▶ [Passage to read]

- - -

It has been my experience that any record with Naomi Bedford’s name on it is worth listening to and adding Paul Simmonds to the mix practically makes it mandatory. With Singing It All Back Home they turn their back on their customary songwriting and present a set of Appalachian songs with roots in English and Scottish traditional songs. Despite their southern English backgrounds, Naomi and Paul sound authentically American particularly when they hit their harmonies.
Alone, they are just two voices and acoustic guitar but here they’ve assembled a cast of musicians who work together seamlessly well. Dan Stewart and Ben Walker, who co-produced the album, play banjo because you can’t have an Appalachian album without banjo and Ben also plays guitar and mandolin. Ben Paley plays fiddle, Rory McLeod adds harmonica and Lisa Knapp supplies hammered dulcimer. All of this comes over the engine room of Rhys Lovell’s bass and Billy Abbot’s drums and percussion.
The first few titles are the less familiar ones – Naomi and Paul have delved deep into the archives – but from the first notes you know what these songs are and where they are from. The first, ‘I Must And I Will Be Married’, begins in a Celtic style but when Walker’s slide guitar comes in you know that you’ve crossed the Atlantic. The melody of ‘The Fateful Blow’ sounds vaguely like ‘Johnny Todd’ but not quite and ‘A Rich Irish Lady’ surfaced later as the better-known ‘Pretty Saro’.

- - -

▶ [Provided data]

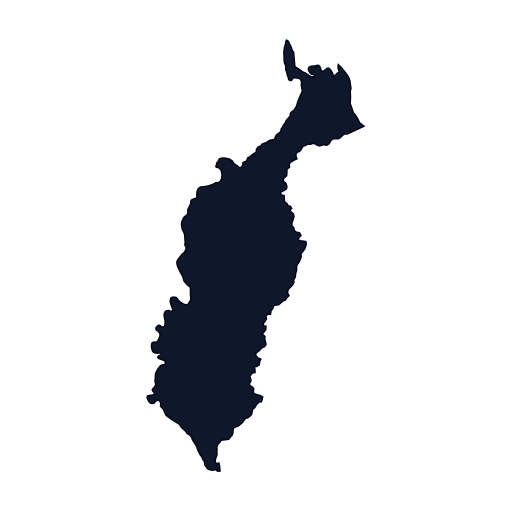 Itapiranga, Amazonas, Brazil (orthographic projection), rotated 275°
{"feature_id": "56859067B71937040210155", "entity_name": "Itapiranga", "entity_type": "district", "adm_level": 2, "iso_a3": "BRA", "parent_name": "Brazil", "parent_adm1": "Amazonas", "projection": "orthographic", "projection_center": [-58.495, -2.544], "detail": "fine", "context": "isolated", "style": "filled", "palette": "ink", "viewbox_px": 512, "rotation_deg": 275, "n_neighbors": 0, "source": "geoboundaries", "source_scale": "gbopen_adm2", "svg_char_len": 6115}
<svg xmlns="http://www.w3.org/2000/svg" viewBox="0 0 512 512"><g transform="rotate(275 256 256)"><path d="M107.2,269.0L110.7,271.6L111.2,274.0L113.9,274.7L116.2,274.9L117.3,272.7L118.2,267.7L119.3,265.2L123.7,265.3L125.5,263.3L126.5,260.9L128.9,260.7L130.9,261.9L133.4,261.4L135.4,260.2L139.0,262.3L139.9,265.2L143.1,264.8L145.5,263.8L146.0,266.3L147.8,268.7L151.5,268.9L153.7,269.8L154.8,266.6L157.3,264.1L159.6,264.7L161.4,266.9L163.2,268.5L165.1,269.8L166.3,272.3L168.8,273.7L173.9,272.0L176.7,271.9L178.6,269.0L183.4,272.2L186.9,272.0L187.4,269.2L190.0,269.4L192.0,270.9L194.3,271.9L196.9,271.1L198.9,272.6L199.2,275.5L202.6,275.7L205.0,277.2L208.3,278.1L209.5,282.9L213.5,286.7L214.6,289.0L217.4,290.5L219.3,292.3L222.1,290.6L225.3,290.9L230.4,295.0L233.1,296.1L235.5,295.6L238.5,297.0L242.0,297.0L245.3,297.7L248.8,297.3L251.2,297.9L253.9,299.5L256.8,300.5L259.3,301.1L261.9,300.5L267.4,304.0L272.3,305.1L274.7,304.4L275.0,301.7L274.9,299.1L275.7,296.6L278.1,297.2L280.3,299.0L283.0,297.3L283.1,294.4L284.8,291.8L287.2,291.3L289.4,289.0L292.4,289.0L298.1,290.4L301.1,289.7L302.7,287.5L304.7,285.5L306.3,287.4L308.5,286.0L309.0,283.5L311.2,282.0L312.3,279.8L315.7,279.1L318.6,278.8L318.9,276.4L321.2,274.4L325.3,280.4L327.8,280.8L331.1,279.4L332.6,277.0L335.5,276.5L338.6,279.5L342.4,279.5L345.2,279.2L347.2,281.6L350.8,281.1L352.6,282.6L354.7,285.4L356.3,288.2L360.2,286.8L362.8,287.7L363.9,290.1L365.6,291.6L368.8,292.7L372.0,298.0L372.0,300.5L373.1,302.6L373.0,305.2L371.7,307.2L371.2,309.9L372.7,313.3L372.5,316.8L374.2,319.0L377.2,320.4L379.3,322.2L379.8,324.9L380.0,327.9L381.3,329.7L383.6,331.6L385.4,333.7L385.4,336.1L394.7,352.3L397.7,347.7L401.0,345.7L405.3,342.6L407.0,340.6L416.2,336.5L422.7,336.3L428.3,335.5L431.1,336.0L438.5,334.3L441.3,333.2L444.8,330.6L450.7,325.1L453.8,321.3L452.4,321.2L449.9,321.5L447.2,322.7L445.8,322.4L445.5,321.5L444.8,320.6L443.4,319.6L442.7,318.5L441.3,318.1L442.4,317.2L444.7,316.3L447.1,314.8L449.2,312.7L449.5,311.6L449.2,310.6L446.4,307.6L445.9,306.7L445.8,305.2L447.0,304.5L449.1,303.7L450.5,302.9L451.4,301.7L451.3,300.4L450.4,298.0L449.9,294.5L449.0,292.7L448.0,292.0L446.8,291.8L445.3,292.3L443.1,293.9L442.5,294.6L442.0,295.5L441.7,297.9L440.5,298.6L439.7,298.1L439.4,296.7L439.5,295.2L440.2,293.4L442.7,289.1L443.2,287.0L444.0,285.5L446.4,281.6L447.5,279.1L448.2,278.4L449.2,278.0L462.4,275.7L463.9,274.1L466.8,273.0L472.5,269.6L473.4,268.6L473.7,267.5L472.5,267.1L470.2,267.0L465.9,266.1L461.5,266.0L452.0,267.2L450.3,267.8L448.3,268.9L445.1,269.4L443.8,269.4L442.6,270.3L438.3,271.7L437.2,272.4L434.6,273.2L433.8,274.5L433.8,275.9L436.5,277.5L436.9,278.4L436.9,282.5L436.6,283.8L436.0,284.7L434.8,285.6L433.3,286.2L429.9,286.3L427.4,286.9L425.2,287.7L423.6,287.6L419.8,286.2L414.1,284.4L409.2,283.4L407.5,282.7L404.7,281.2L402.4,278.7L401.2,277.9L398.9,277.9L396.6,276.6L395.0,275.2L393.7,274.4L391.0,273.4L389.1,272.2L386.4,271.1L385.3,270.3L384.0,269.9L382.7,269.9L381.2,269.1L378.9,266.2L377.1,265.2L374.9,264.6L373.8,264.0L372.5,259.9L371.8,258.7L370.2,257.0L368.4,253.0L367.9,252.3L366.0,251.2L364.9,248.8L362.5,247.2L359.7,247.2L356.5,243.4L354.5,241.5L353.1,239.3L351.7,238.8L350.4,238.6L349.6,238.1L348.6,236.0L348.0,235.0L346.6,234.8L345.6,234.9L343.2,233.7L342.3,232.0L344.0,229.9L345.8,226.4L346.6,225.6L348.5,224.3L350.3,221.1L350.8,216.9L350.7,214.0L350.0,211.9L349.3,210.8L346.9,210.1L345.1,208.7L344.0,208.8L341.8,208.2L340.9,208.9L340.9,210.0L340.5,211.3L339.9,212.3L339.0,213.2L337.0,214.3L334.1,215.1L329.8,215.0L327.3,213.9L326.3,212.9L325.7,211.6L325.7,210.5L325.4,209.4L324.4,208.2L321.8,203.0L320.3,197.6L320.0,195.2L319.4,194.0L318.6,193.1L317.4,192.3L316.0,191.8L313.5,191.6L309.8,191.9L308.5,191.7L307.2,188.5L306.1,186.8L305.1,186.3L302.5,186.5L296.5,184.1L295.1,184.1L293.0,184.4L291.7,184.0L290.5,183.1L289.1,181.6L288.0,180.7L284.3,179.3L282.2,179.0L280.8,179.0L276.3,180.2L272.3,182.6L271.2,183.0L263.3,184.3L260.9,184.1L259.3,185.2L257.6,185.9L256.1,185.5L253.6,184.5L251.3,182.3L248.4,180.3L245.8,178.6L243.9,177.8L242.7,177.7L241.5,177.9L238.9,178.8L233.9,181.6L229.5,184.6L227.0,185.7L225.0,186.4L223.8,187.4L220.6,190.9L220.2,191.9L219.5,192.9L217.3,193.6L211.4,194.1L207.0,195.0L202.0,192.5L201.4,191.4L201.4,189.6L201.8,187.9L203.8,184.1L204.9,182.7L206.8,181.2L207.7,180.1L207.9,178.1L207.3,175.2L205.9,174.7L203.7,174.5L202.0,174.8L194.7,178.0L193.8,177.3L193.3,175.7L194.1,173.8L193.7,171.8L193.0,170.6L192.1,170.2L190.4,169.6L188.6,169.7L183.0,171.2L180.2,171.3L178.1,171.0L177.3,170.2L177.0,169.1L177.4,167.6L178.3,166.7L178.6,165.4L178.1,164.3L176.1,162.7L174.9,162.6L173.5,163.2L172.7,164.8L170.7,166.8L169.2,167.3L167.4,167.2L165.7,166.7L162.3,165.3L161.8,164.5L161.3,163.2L161.3,161.5L160.7,160.4L159.4,159.7L157.2,159.7L154.1,160.4L152.5,161.2L151.5,161.8L151.0,162.7L150.6,164.1L150.6,166.0L151.0,168.6L151.0,169.8L150.1,170.3L149.3,169.9L147.9,167.6L146.5,166.9L145.5,167.9L144.0,173.2L143.4,174.3L142.5,174.9L141.5,175.1L140.3,174.7L139.6,173.6L139.4,172.4L138.8,170.9L138.0,170.1L135.3,168.3L132.1,166.9L130.0,166.2L127.9,166.1L125.7,166.4L122.7,166.3L121.2,166.6L120.0,167.1L119.0,167.3L117.1,166.7L114.9,164.9L113.7,164.3L112.5,164.9L111.2,166.2L110.4,166.7L109.3,166.5L108.6,165.6L107.6,161.3L107.2,160.2L105.8,159.8L104.5,160.2L102.9,161.1L101.2,162.4L100.5,163.3L100.1,164.2L100.0,165.3L100.1,166.3L100.5,167.2L102.6,168.8L103.6,170.0L103.7,171.4L103.4,172.3L102.7,173.1L101.4,173.7L99.5,174.1L98.2,173.9L96.8,175.2L96.0,176.6L93.9,177.9L91.7,178.9L89.4,180.4L86.0,185.9L85.0,188.1L83.2,191.3L82.1,193.9L78.5,197.0L75.1,201.4L73.1,203.0L72.1,205.4L70.0,207.5L67.1,208.9L62.0,212.9L59.9,214.0L57.7,214.9L53.4,217.5L51.0,219.6L48.5,220.9L46.6,222.7L43.6,223.1L39.8,226.4L38.9,229.3L38.8,231.6L39.7,234.3L38.3,236.4L38.6,238.9L43.7,238.0L46.6,237.0L45.4,234.8L47.6,233.3L50.0,233.2L52.2,233.9L54.8,234.5L57.2,234.1L60.0,234.0L62.7,233.6L64.9,234.4L69.6,237.7L70.0,240.1L71.1,244.9L73.4,246.2L75.2,247.7L77.6,248.4L80.5,248.3L82.9,248.7L85.2,253.3L88.7,256.8L93.3,259.6L94.1,261.9L95.7,263.7L97.7,265.4L103.2,266.1L104.9,268.0L107.2,269.0Z" fill="#0f172a" stroke="#020617" stroke-width="1.5"/></g></svg>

- - -

▶ [Tasks]
1 - In the album review, who plays hammered dulcimer?
2 - Write the next paragraph of the review of Singing It All Back Home.

▶ [Responses by task]
1 - Lisa Knapp

2 -
The first well-known track is a raucous ‘Hangman’ (‘Prickle-Eye Bush’ or ‘Gallows Pole’ if you prefer) and ‘Matty Groves’ needs no introduction but here there are rarely sung verses and variations I haven’t heard before. ‘The Sheffield Apprentice’ isn’t a song I expected to find here but I should have known that Hedy West recorded back in the 60s. Finally we have ‘The Foggy Dew’, a song well-known on both sides of the water.
If I must be critical, I would have liked notes about the origins of these versions. Not only is Singing It All Back Home a very enjoyable album, and it can be listened to on that basis, but also an important collection, particularly for someone like me – by no means a scholar but with a more than passing interest in the history of the songs.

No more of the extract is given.